Eureka was to have a big supply of gas. A pipeline was completed to the edge of the city and work on the local plant was underway. Greenwood County's assessed valuation in 1924 was $53,629,140 - or about $8 million more than last year. Most of the gain came from increased values due to oil, an increase in valuation of railroad property and utility company increases.

The Eureka Herald opened a contest to get new subscribers. The grand prize was a brand new 1924 model "Special Six" Studebaker touring car, and six other prizes including diamonds, radio, watches, etc. The S & H Bakery opened for business. The Bell Telephone Co. was adding new equipment to handle 200 more private line phones at the Eureka exchange.

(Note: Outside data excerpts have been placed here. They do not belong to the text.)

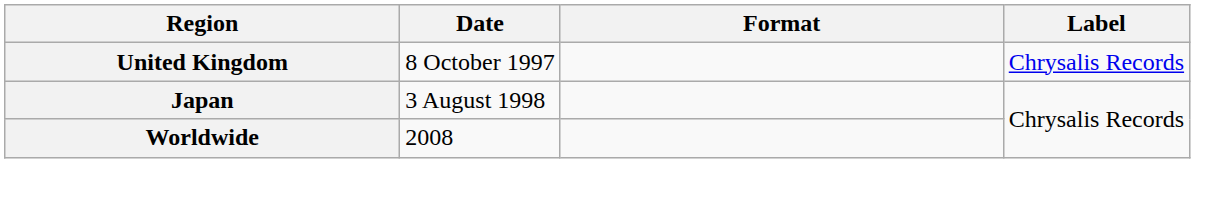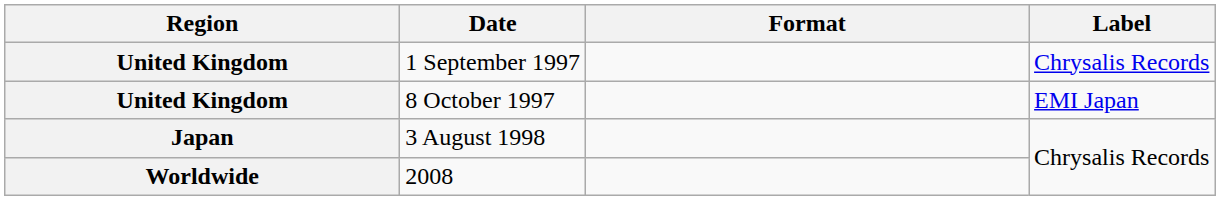+ row: United Kingdom | 1 September 1997 | Chrysalis Records
8 October 1997 | Label: Chrysalis Records -> EMI Japan
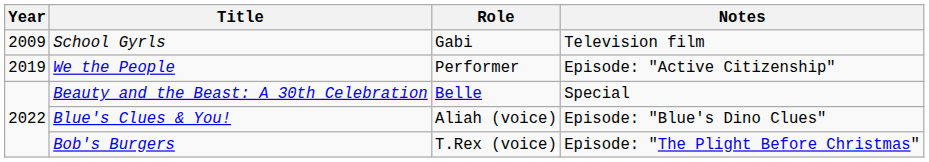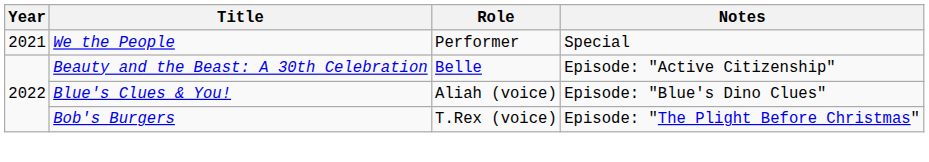- row: 2009 | School Gyrls | Gabi | Television film
We the People | Year: 2019 -> 2021
We the People | Notes: Episode: "Active Citizenship" -> Special
Beauty and the Beast: A 30th Celebration | Notes: Special -> Episode: "Active Citizenship"
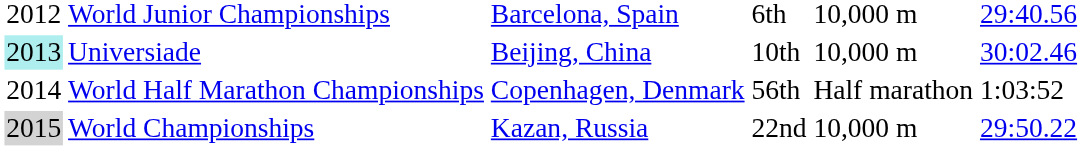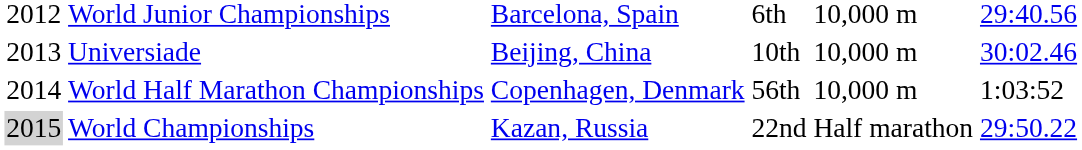Universiade | column 1: paleturquoise background -> no background
World Half Marathon Championships | column 5: Half marathon -> 10,000 m
World Championships | column 5: 10,000 m -> Half marathon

Eureka celebrated Armistice Day with a patriotic program and the dedication of the new Memorial Hall recently completed behind the courthouse to the west. A new standpipe of 180,000 gallon capacity was purchased by the city to supplement the 90,000 one then supplying the town. It was placed beside the other one on the hill north of town.

Main street flashed out in splendor for Christmas, with colored light bulbs in place of the usual white lights for street lighting. Evergreen trees also were set along the curbing. The Congregationalists of Eureka dedicated their beautiful new church building at the corner of Third and Elm streets on Sunday, December 21. By order of the mayor, a tree was taken from the city park, placed in one corner of the courthouse yard and decorated with colored lights for the Christmas season.